Just like the previous “Covid-19 crisis”, the war in Ukraine is also claimed to be at the root of the apparent “economic crisis” and as a justification for scarcity and/or rising prices of many basic commodities. In reality, both these crises simply unmasked the underlying crisis of valorization.
There is not such a thing on this planet as a scarcity of food or energy. It is the logic of capital what creates the “scarcity” as the only reason why the commodities are produced in capitalism is to sell them in order to realize profit. Their use value as food, clothes, fuel, etc. has meaning for Capital only as a mean to this end. It is therefore logical to let the food rot away or burn the fuel rather than to give it to those who are unable to pay for it. Wheat from Ukraine or Russia will therefore not be transported via other routes or replaced by wheat or other edible product from elsewhere to feed the hungry proletarians in Egypt or Lebanon or Sri Lanka unless it can be made profitable.

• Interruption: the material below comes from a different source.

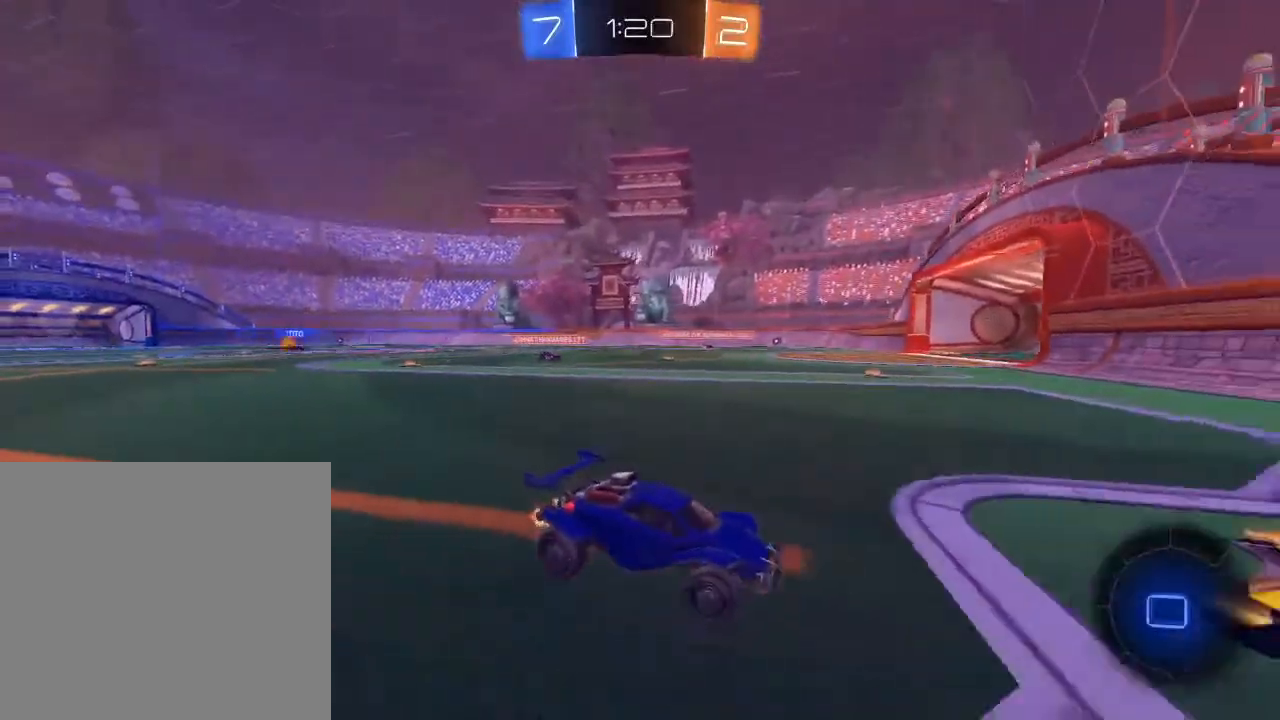
{"buttons": ["R2"], "left_stick": "left", "right_stick": "center", "events": [[17, "X", "up"], [67, "X", "down"], [167, "X", "up"]]}
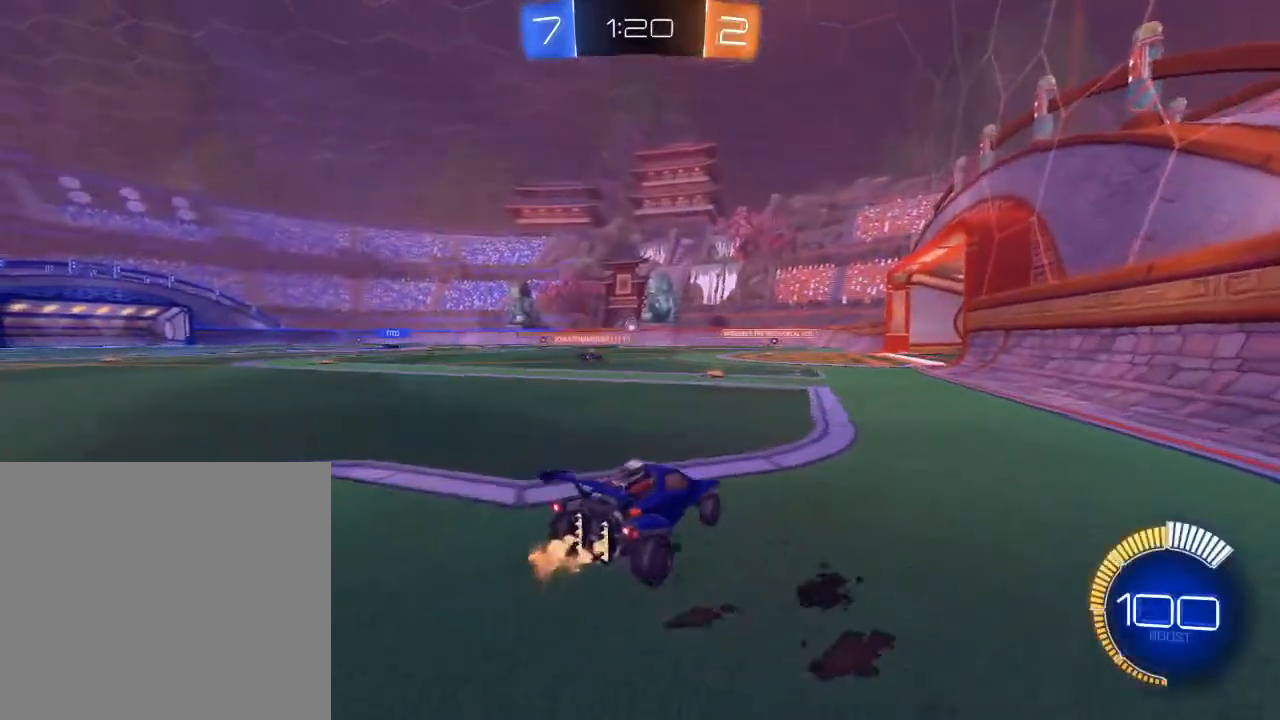
{"buttons": [], "left_stick": "center", "right_stick": "center", "events": [[33, "left_stick", "down-left"], [350, "left_stick", "center"], [400, "R2", "up"]]}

In the following pages we attempt to analyze the proletarian movements that have been shaking the world despite the Covid-19 and the related lock-downs and the war in Ukraine, against the misery of life in the capitalist society and in opposition to State’s inter-class mobilization efforts. This text is neither supposed to be a chronology of these proletarian movements nor an exhaustive detailed account of day-to-day militant and organizational activity “on the ground”. There are other militants, with more direct connection to these movements than we have, who have assumed these tasks well. We focus on movements that according to us represent the peak of the recent proletarian militancy, while also keeping the militant continuity, reappearing in other form after they had been repressed by the State, giving birth to militant minorities or energizing the existing ones and potentially creating the space for the programmatic ruptures.

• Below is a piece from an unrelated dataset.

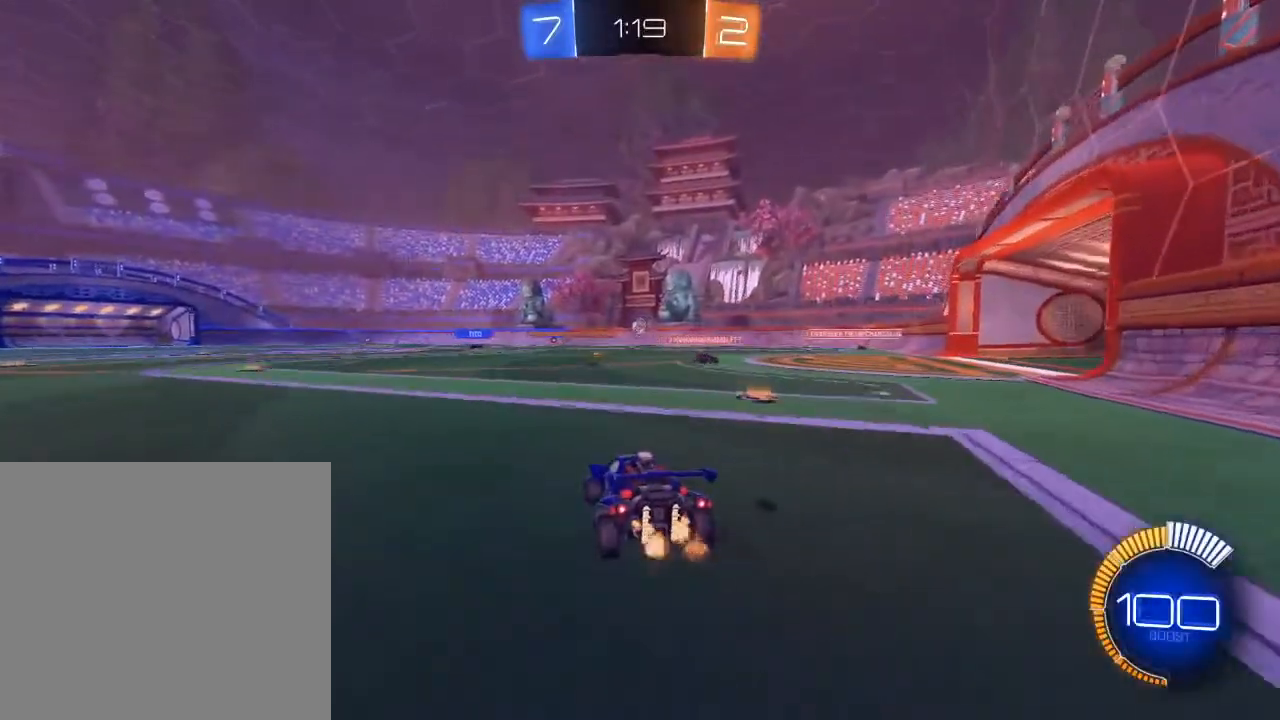
{"buttons": [], "left_stick": "right", "right_stick": "center", "events": [[183, "left_stick", "right"], [400, "left_stick", "center"], [500, "left_stick", "right"]]}
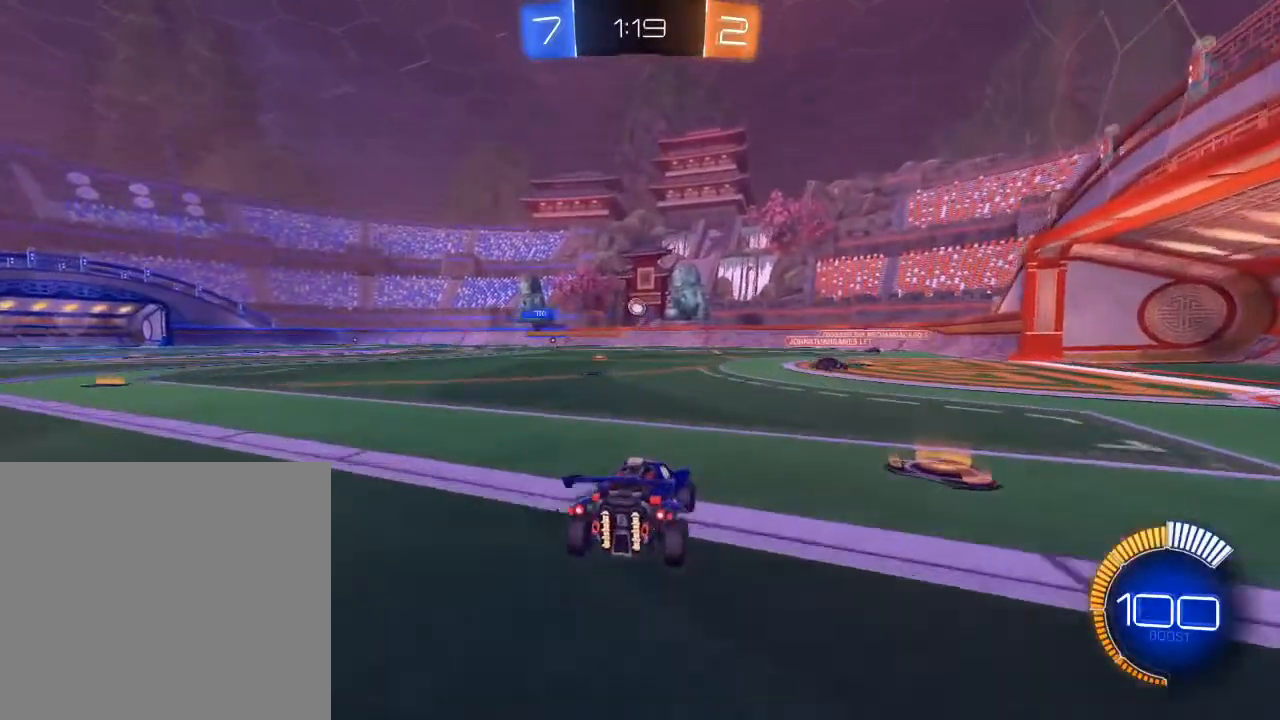
{"buttons": ["R2"], "left_stick": "center", "right_stick": "center", "events": [[100, "left_stick", "center"], [217, "R2", "down"]]}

Let’s mention here that we plan to cover the revolutionary defeatist actions of the proletariat in the territory of Russia and Ukraine against the capitalist war (desertions and mutinies on both sides, attacks on recruitment centers, sabotage of war efforts, subversion of the recent mobilization in Russia, etc.) in a separate material. We also have to mention here January riots in Kazakhstan triggered by the high fuel prices, although we don’t talk about it in detail in the following text. It was a very strong eruption of proletarian anger and contained some insurrectional moments which led the local bourgeoisie to call for reinforcements from Russia and other CTSO (Collective Security Treaty Organization) countries to crush it and prevent it to develop into a full-scale proletarian insurrection. We have published on our blog a collection of militant materials from various groups reporting on the movement in Kazakhstan.